Write out, exactly and in full, the records given below, but not their pictures.

Source texts of formatted documents
::::::::::
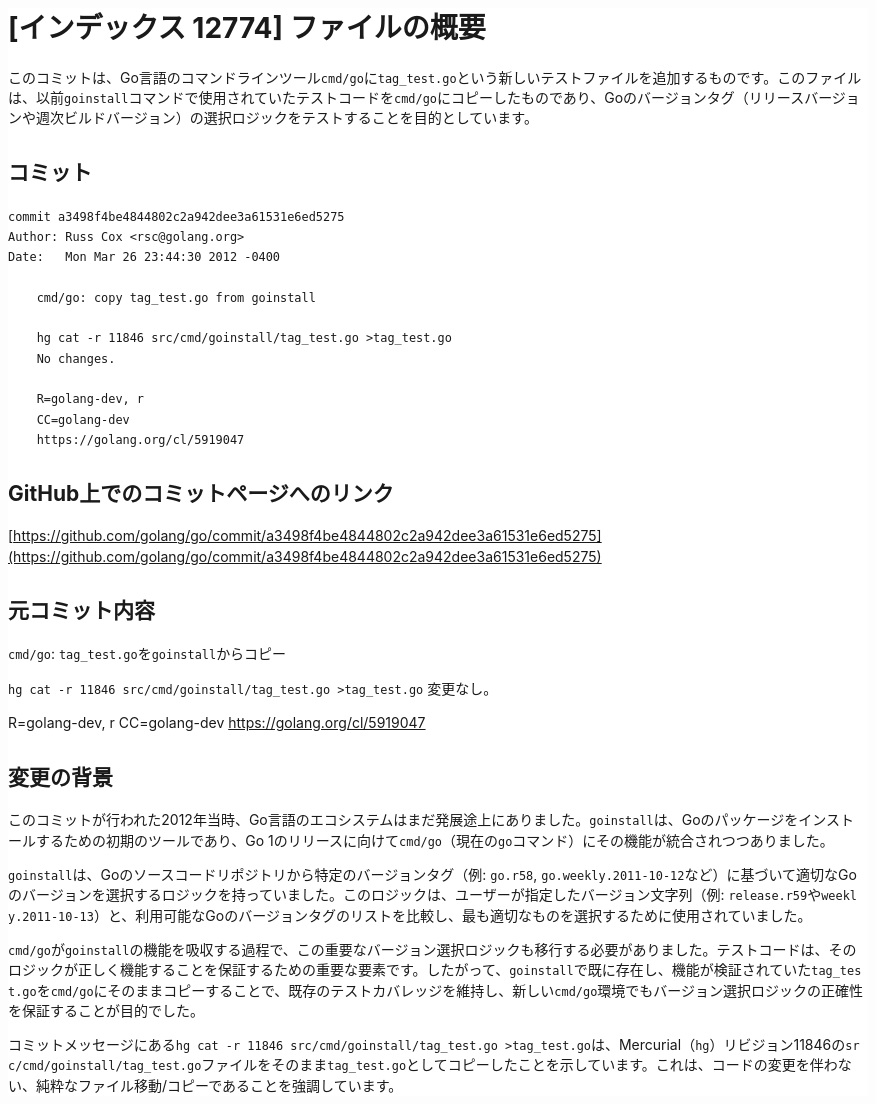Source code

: # [インデックス 12774] ファイルの概要

このコミットは、Go言語のコマンドラインツール`cmd/go`に`tag_test.go`という新しいテストファイルを追加するものです。このファイルは、以前`goinstall`コマンドで使用されていたテストコードを`cmd/go`にコピーしたものであり、Goのバージョンタグ（リリースバージョンや週次ビルドバージョン）の選択ロジックをテストすることを目的としています。

## コミット

```
commit a3498f4be4844802c2a942dee3a61531e6ed5275
Author: Russ Cox <rsc@golang.org>
Date:   Mon Mar 26 23:44:30 2012 -0400

    cmd/go: copy tag_test.go from goinstall
    
    hg cat -r 11846 src/cmd/goinstall/tag_test.go >tag_test.go
    No changes.
    
    R=golang-dev, r
    CC=golang-dev
    https://golang.org/cl/5919047
```

## GitHub上でのコミットページへのリンク

[https://github.com/golang/go/commit/a3498f4be4844802c2a942dee3a61531e6ed5275](https://github.com/golang/go/commit/a3498f4be4844802c2a942dee3a61531e6ed5275)

## 元コミット内容

`cmd/go`: `tag_test.go`を`goinstall`からコピー

`hg cat -r 11846 src/cmd/goinstall/tag_test.go >tag_test.go`
変更なし。

R=golang-dev, r
CC=golang-dev
https://golang.org/cl/5919047

## 変更の背景

このコミットが行われた2012年当時、Go言語のエコシステムはまだ発展途上にありました。`goinstall`は、Goのパッケージをインストールするための初期のツールであり、Go 1のリリースに向けて`cmd/go`（現在の`go`コマンド）にその機能が統合されつつありました。

`goinstall`は、Goのソースコードリポジトリから特定のバージョンタグ（例: `go.r58`, `go.weekly.2011-10-12`など）に基づいて適切なGoのバージョンを選択するロジックを持っていました。このロジックは、ユーザーが指定したバージョン文字列（例: `release.r59`や`weekly.2011-10-13`）と、利用可能なGoのバージョンタグのリストを比較し、最も適切なものを選択するために使用されていました。

`cmd/go`が`goinstall`の機能を吸収する過程で、この重要なバージョン選択ロジックも移行する必要がありました。テストコードは、そのロジックが正しく機能することを保証するための重要な要素です。したがって、`goinstall`で既に存在し、機能が検証されていた`tag_test.go`を`cmd/go`にそのままコピーすることで、既存のテストカバレッジを維持し、新しい`cmd/go`環境でもバージョン選択ロジックの正確性を保証することが目的でした。

コミットメッセージにある`hg cat -r 11846 src/cmd/goinstall/tag_test.go >tag_test.go`は、Mercurial（`hg`）リビジョン11846の`src/cmd/goinstall/tag_test.go`ファイルをそのまま`tag_test.go`としてコピーしたことを示しています。これは、コードの変更を伴わない、純粋なファイル移動/コピーであることを強調しています。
::::::::::
**RESULT OF THIS EXERCISE**.
Source code

: # [インデックス 12774] ファイルの概要

このコミットは、Go言語のコマンドラインツール`cmd/go`に`tag_test.go`という新しいテストファイルを追加するものです。このファイルは、以前`goinstall`コマンドで使用されていたテストコードを`cmd/go`にコピーしたものであり、Goのバージョンタグ（リリースバージョンや週次ビルドバージョン）の選択ロジックをテストすることを目的としています。

## コミット

```
commit a3498f4be4844802c2a942dee3a61531e6ed5275
Author: Russ Cox <rsc@golang.org>
Date:   Mon Mar 26 23:44:30 2012 -0400

    cmd/go: copy tag_test.go from goinstall
    
    hg cat -r 11846 src/cmd/goinstall/tag_test.go >tag_test.go
    No changes.
    
    R=golang-dev, r
    CC=golang-dev
    https://golang.org/cl/5919047
```

## GitHub上でのコミットページへのリンク

[https://github.com/golang/go/commit/a3498f4be4844802c2a942dee3a61531e6ed5275](https://github.com/golang/go/commit/a3498f4be4844802c2a942dee3a61531e6ed5275)

## 元コミット内容

`cmd/go`: `tag_test.go`を`goinstall`からコピー

`hg cat -r 11846 src/cmd/goinstall/tag_test.go >tag_test.go`
変更なし。

R=golang-dev, r
CC=golang-dev
https://golang.org/cl/5919047

## 変更の背景

このコミットが行われた2012年当時、Go言語のエコシステムはまだ発展途上にありました。`goinstall`は、Goのパッケージをインストールするための初期のツールであり、Go 1のリリースに向けて`cmd/go`（現在の`go`コマンド）にその機能が統合されつつありました。

`goinstall`は、Goのソースコードリポジトリから特定のバージョンタグ（例: `go.r58`, `go.weekly.2011-10-12`など）に基づいて適切なGoのバージョンを選択するロジックを持っていました。このロジックは、ユーザーが指定したバージョン文字列（例: `release.r59`や`weekly.2011-10-13`）と、利用可能なGoのバージョンタグのリストを比較し、最も適切なものを選択するために使用されていました。

`cmd/go`が`goinstall`の機能を吸収する過程で、この重要なバージョン選択ロジックも移行する必要がありました。テストコードは、そのロジックが正しく機能することを保証するための重要な要素です。したがって、`goinstall`で既に存在し、機能が検証されていた`tag_test.go`を`cmd/go`にそのままコピーすることで、既存のテストカバレッジを維持し、新しい`cmd/go`環境でもバージョン選択ロジックの正確性を保証することが目的でした。

コミットメッセージにある`hg cat -r 11846 src/cmd/goinstall/tag_test.go >tag_test.go`は、Mercurial（`hg`）リビジョン11846の`src/cmd/goinstall/tag_test.go`ファイルをそのまま`tag_test.go`としてコピーしたことを示しています。これは、コードの変更を伴わない、純粋なファイル移動/コピーであることを強調しています。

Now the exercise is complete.